===== Page excerpt =====

The type I IFN-IL-27 axis promotes mRNA vaccine-induced CD8 + T cell responses

Abstract The ability of lipid nanoparticle (LNP)-delivered mRNA vaccines to induce type I IFNs is critical to promote CD8 + T cell responses. The studies presented here indicate that immunization with nucleoside modified mRNA-LNP vaccines drives myeloid cell expression of the cytokine IL-27, which acts on antigen-specific CD8 + T cells to sustain T cell expansion. In vitro and in vivo studies revealed that type I IFN signaling is necessary for mRNA-LNP-induced IL-27 production, that immunization failed in IL-27 KO mice, and that immunization of IFNAR1-deficient mice with mRNA-LNP particles that also encode IL-27 mRNA restored antigen-specific CD8 + T cell responses. In addition, IL-27 mRNA-LNPs served as an adjuvant that improved cytolytic CD8 + T cell responses and the therapeutic efficacy of mRNA-LNPs to drive anti-pathogen and anti-tumor immunity. These studies highlight the central role of IL-27 in mRNA-LNP induced CD8 + T cell responses and the ability of this cytokine to augment the functionality of the CD8 + T cell response for prophylactic or therapeutic immunization.

===== Recorded information =====

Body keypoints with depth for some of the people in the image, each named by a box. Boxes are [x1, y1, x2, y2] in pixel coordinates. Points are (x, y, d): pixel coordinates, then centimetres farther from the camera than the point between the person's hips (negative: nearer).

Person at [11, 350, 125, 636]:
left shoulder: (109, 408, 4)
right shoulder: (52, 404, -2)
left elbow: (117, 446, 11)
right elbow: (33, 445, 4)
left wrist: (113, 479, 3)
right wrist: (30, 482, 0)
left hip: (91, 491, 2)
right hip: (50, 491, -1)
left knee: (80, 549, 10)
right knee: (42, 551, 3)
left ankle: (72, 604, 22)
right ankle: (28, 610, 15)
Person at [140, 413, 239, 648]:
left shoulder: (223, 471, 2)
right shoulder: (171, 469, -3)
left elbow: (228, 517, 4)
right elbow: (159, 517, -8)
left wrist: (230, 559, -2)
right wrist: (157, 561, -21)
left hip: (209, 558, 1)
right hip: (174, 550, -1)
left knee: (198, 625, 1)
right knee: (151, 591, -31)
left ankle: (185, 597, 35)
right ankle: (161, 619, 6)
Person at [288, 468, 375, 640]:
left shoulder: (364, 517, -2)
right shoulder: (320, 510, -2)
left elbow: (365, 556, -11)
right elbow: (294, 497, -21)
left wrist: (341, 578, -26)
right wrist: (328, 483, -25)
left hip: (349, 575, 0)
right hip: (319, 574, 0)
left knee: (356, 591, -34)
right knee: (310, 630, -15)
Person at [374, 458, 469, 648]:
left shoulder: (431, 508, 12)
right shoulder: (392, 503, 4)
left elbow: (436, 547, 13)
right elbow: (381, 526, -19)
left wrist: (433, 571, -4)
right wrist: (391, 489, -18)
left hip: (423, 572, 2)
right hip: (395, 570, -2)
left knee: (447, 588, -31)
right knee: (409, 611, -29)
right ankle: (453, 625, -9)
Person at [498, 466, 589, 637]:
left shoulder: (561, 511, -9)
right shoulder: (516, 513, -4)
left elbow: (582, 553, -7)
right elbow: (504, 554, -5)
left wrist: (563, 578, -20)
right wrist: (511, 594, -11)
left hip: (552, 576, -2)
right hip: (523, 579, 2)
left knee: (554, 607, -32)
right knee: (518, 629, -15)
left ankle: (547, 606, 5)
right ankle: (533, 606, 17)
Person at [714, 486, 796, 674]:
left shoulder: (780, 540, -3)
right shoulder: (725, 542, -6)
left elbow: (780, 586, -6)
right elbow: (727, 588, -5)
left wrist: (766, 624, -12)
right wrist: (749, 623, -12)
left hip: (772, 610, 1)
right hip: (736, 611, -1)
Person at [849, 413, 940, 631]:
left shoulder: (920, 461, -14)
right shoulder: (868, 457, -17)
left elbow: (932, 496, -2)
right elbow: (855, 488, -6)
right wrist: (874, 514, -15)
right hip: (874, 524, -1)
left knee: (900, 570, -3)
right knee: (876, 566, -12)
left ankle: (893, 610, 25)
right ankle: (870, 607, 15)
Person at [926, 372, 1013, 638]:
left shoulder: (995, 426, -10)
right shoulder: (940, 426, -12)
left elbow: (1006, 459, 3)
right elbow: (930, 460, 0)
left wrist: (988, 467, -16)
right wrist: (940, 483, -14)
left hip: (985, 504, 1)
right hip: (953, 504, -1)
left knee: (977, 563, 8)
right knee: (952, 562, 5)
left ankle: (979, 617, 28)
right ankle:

=====

• [Task details]:
According to the abstract on mRNA vaccines and CD8 + T cell responses, which cells express the cytokine IL-27 after immunization with nucleoside modified mRNA-LNP vaccines?

• [Solution for this task]:
Myeloid cells.